Micrographia – June 2010

Drawing of a microscope
Drawing of a microscope from Hooke, R. Micrographia, or, Some physiological descriptions of minute bodies made by magnifying glasses: with observations and inquiries thereupon.
(London: Printed by J. Martyn and J. Allestry, 1665) (Pybus (Professor Frederick) Collection, Pyb. R.iii.2)

The most ingenious book that I ever read in my life.” Samuel Pepys (diary, 21st January 1665).

Robert Hooke (1635-1703) was a natural philosopher and architect: he was curator of experiments for the Royal Society, Gresham Professor of Geometry, was chief assistant to Christopher Wren (the method by which the dome of St. Paul’s Cathedral was constructed was conceived by Hooke), Surveyor to the City of London following the Great Fire and indeed devised a set of planning controls for London which have retained some relevance.

He has been described as an irascible and querulous man and he fell into dispute with Isaac Newton over who should take credit for work on gravitation.
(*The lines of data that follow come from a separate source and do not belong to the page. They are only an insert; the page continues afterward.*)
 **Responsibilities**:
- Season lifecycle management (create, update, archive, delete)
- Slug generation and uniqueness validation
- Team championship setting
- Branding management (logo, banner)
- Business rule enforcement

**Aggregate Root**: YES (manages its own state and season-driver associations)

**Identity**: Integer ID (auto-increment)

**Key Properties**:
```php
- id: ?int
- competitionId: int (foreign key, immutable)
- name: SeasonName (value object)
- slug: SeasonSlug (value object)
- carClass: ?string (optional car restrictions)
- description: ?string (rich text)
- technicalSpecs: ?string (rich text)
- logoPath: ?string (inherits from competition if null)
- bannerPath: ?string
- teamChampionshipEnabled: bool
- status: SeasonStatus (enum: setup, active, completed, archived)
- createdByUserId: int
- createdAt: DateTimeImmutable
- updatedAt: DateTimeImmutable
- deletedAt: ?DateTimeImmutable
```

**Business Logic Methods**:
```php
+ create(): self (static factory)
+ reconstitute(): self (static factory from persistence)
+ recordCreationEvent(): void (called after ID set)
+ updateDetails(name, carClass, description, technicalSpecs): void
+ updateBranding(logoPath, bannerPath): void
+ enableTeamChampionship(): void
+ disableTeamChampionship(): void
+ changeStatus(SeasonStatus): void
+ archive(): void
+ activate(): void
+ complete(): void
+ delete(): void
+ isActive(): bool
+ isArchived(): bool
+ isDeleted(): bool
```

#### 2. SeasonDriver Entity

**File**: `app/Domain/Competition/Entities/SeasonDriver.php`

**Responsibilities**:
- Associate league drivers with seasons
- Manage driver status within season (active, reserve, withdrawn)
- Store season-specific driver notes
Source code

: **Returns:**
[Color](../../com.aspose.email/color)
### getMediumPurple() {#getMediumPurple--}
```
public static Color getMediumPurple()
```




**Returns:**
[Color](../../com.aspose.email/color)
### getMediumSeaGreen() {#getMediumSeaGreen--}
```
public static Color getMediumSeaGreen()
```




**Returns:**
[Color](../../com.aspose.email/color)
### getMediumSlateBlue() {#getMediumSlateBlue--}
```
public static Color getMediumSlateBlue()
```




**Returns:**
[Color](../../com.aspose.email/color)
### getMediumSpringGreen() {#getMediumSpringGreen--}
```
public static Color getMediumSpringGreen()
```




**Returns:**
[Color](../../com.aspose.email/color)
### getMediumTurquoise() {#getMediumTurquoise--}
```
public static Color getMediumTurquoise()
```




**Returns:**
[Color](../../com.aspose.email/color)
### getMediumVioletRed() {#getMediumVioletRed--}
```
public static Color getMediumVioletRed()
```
His reputation suffered and it was only in the Twentieth Century that he was repositioned as one of the most important scientists of the Seventeenth Century.

Hooke’s Micrographia was the first major publication of the Royal Society and, capturing public imagination in a radically new way, became the first scientific best seller. The book includes planetary bodies, the origin of fossils and the wave theory of light but its main focus, and what was so exciting, were the descriptions and magnificent copperplate engravings of the things which he observed through a microscope – the stinger of a bee, the eyes of flies, seeds, and so forth. A previously invisible microscopic world was revealed. Micrographia is also notable for Hooke’s invention of the biological term ‘cell’ after walled plant cells reminded him of monks’ quarters.

Drawing of a blue fly
Drawing of a blue fly from Hooke, R. Micrographia, or, Some physiological descriptions of minute bodies made by magnifying glasses: with observations and inquiries thereupon.
(London: Printed by J. Martyn and J. Allestry, 1665) (Pybus (Professor Frederick) Collection, Pyb. R.iii.2)

The plates shown here (below) depict Hooke’s microscope; a hairy mould, “multitudes of which [Hooke] found to bespeck & whiten over the red covers of a small book, which, it seems, were of Sheeps-skin, that being more apt to gather mould, even in a dry and clean room, then other leathers” and a blue fly, which he describes as “a very beautifull creature“.

Drawing of mould on Hooke's plate
Drawing of mould on Hooke’s plate from Hooke, R. Micrographia, or, Some physiological descriptions of minute bodies made by magnifying glasses: with observations and inquiries thereupon.
(London: Printed by J. Martyn and J. Allestry, 1665) (Pybus (Professor Frederick) Collection, Pyb. R.iii.2)

The edition held in Special Collections is part of the Pybus Collection of c.2,000 books which had been brought together by local medic and surgeon, Professor Frederick Charles Pybus (1883-1975). It has the armorial bookplate of The Right Honourable Francis Lord Brooke on the front pastedown and ms annotations on the title page.